HOULTON — Monday, Jan. 12, marked 200 years since British troops from Fort Maductic marched to the Plantation of Houlton and demanded that the residents of the tiny community either sign an oath that they would behave peaceably and quietly and not take up arms against His Britannic Majesty. The alternative to taking the oath was to leave the area east of the Penobscot River, which the British then considered a part of New Brunswick.
Contributed photo/Michael Clark
ROTARY GUEST — Terry Thomas, president of the Woodstock Rotary Club, left, was the featured speaker at a joint meeting of the Woodstock and Houlton Rotary Clubs Jan. 12. With Thomas is Houlton Rotarian Leigh Cummings. The joint meeting commemorated the Bicentennial of the “Battle of Houlton.”

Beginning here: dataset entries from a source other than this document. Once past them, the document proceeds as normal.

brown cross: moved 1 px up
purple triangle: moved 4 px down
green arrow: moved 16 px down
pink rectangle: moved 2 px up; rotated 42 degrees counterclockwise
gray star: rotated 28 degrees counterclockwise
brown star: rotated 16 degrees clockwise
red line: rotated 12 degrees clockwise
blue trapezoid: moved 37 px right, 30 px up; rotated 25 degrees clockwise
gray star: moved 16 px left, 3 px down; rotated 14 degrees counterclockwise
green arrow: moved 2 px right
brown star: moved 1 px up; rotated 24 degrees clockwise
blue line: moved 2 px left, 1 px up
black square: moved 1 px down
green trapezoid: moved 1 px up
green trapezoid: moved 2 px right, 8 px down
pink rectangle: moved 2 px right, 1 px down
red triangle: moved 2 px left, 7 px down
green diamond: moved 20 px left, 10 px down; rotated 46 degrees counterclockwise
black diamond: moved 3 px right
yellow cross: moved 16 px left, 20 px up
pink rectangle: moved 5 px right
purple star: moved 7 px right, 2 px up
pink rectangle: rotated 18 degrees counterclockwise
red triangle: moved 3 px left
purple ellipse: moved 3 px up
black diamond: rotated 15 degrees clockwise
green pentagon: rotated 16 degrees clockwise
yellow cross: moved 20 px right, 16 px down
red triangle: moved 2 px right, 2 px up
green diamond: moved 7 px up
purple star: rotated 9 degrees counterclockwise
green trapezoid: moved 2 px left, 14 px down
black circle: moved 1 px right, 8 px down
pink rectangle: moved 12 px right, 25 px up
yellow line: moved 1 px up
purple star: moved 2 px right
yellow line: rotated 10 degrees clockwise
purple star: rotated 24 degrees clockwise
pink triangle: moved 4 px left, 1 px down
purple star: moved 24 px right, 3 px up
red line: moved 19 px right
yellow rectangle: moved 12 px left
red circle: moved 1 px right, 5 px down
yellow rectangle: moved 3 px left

Members of the Houlton Rotary Club listened to a presentation on that historic event during a Jan. 12 meeting. Due to inclement weather the scheduled speaker, military historian and author Gary Campbell of New Maryland, New Brunswick was unable to attend. Leigh Cummings, past district governor of New Brunswick and Eastern Maine, presented Campbell’s program and explained the significance of the Battle of Houlton. This action represented the last time that British military forces “invaded” US soil.
The meeting between the two Rotary Clubs was the first in many years. Both clubs expressed a desire that other joint meetings will follow.